The Dutch government has said it see no reason to ease value-added tax (VAT) rules for pension funds by equalising them with those found in Belgium.
Responding to a query from Pieter Omtzigt, MP for the Christian Democrats (CDA), Eric Wiebes, state secretary for the Treasury, pointed out that the current Dutch rules matched European jurisprudence on VAT.
He said the possibility of easing tax rules for pension funds was therefore “not up for discussion”.
His comments come after Omtzigt noted that Dutch pension funds relocating to Belgium paid no VAT.
The lawmaker also questioned whether this reflected a “level playing field”.

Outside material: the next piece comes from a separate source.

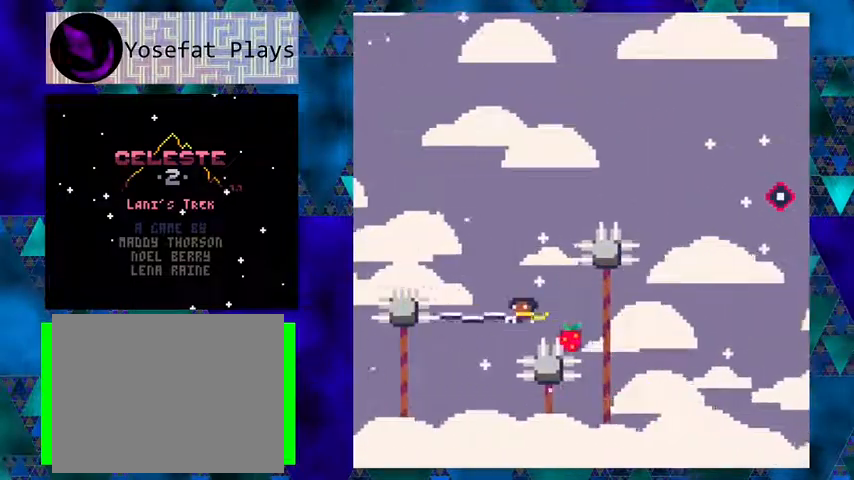
{"buttons": [], "left_stick": "center", "events": [[133, "B", "down"], [467, "B", "up"], [467, "DPAD_LEFT", "up"], [467, "Y", "up"]]}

Wiebes pointed out that Belgium had a wider interpretation for VAT exemption for the management of a joint investment fund, with the dispensation being applicable to defined contribution (DC) and defined benefit pension funds.
The Belgian statute book for VAT stipulates that all OFP pension vehicles are exempt from VAT, without distinction between pension plans.

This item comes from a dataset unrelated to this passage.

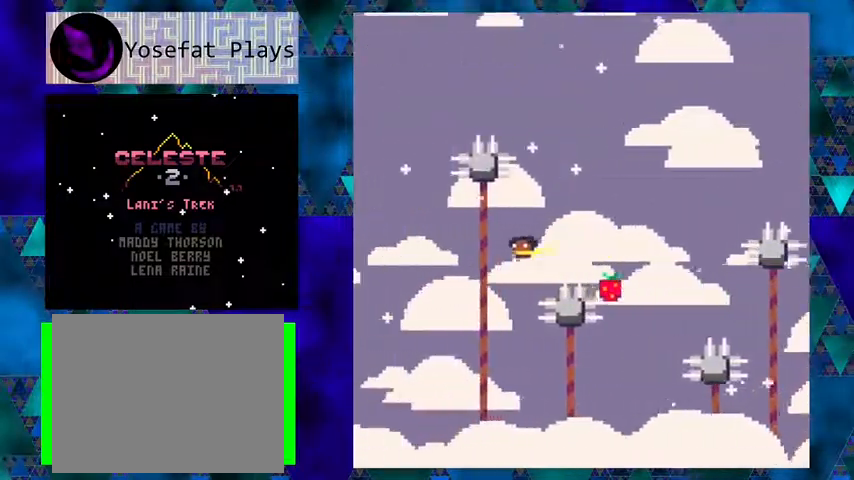
{"buttons": ["Y"], "left_stick": "center", "events": [[33, "DPAD_RIGHT", "down"], [67, "DPAD_UP", "down"], [67, "Y", "down"], [100, "DPAD_UP", "up"], [467, "DPAD_RIGHT", "up"]]}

By contrast, in the Netherlands, only DC arrangements qualify for VAT exemption.
Wiebes said it would be “undesirable” for Dutch pension funds to move to Belgium simply for VAT benefits.
He added that he did not expect this to become a trend, as many Dutch pension funds were showing interest in joining the APF ‘general’ pension fund.
The APF, which allows pension funds to co-operate within a single vehicle while ring-fencing assets, is scheduled to come into force from 1 January 2016.
Wiebes said he would keep an eye on any developments in the market and brief the Dutch Parliament about a possible “follow-up” if he noticed “certain pension funds planning cross-border moves for VAT reasons”.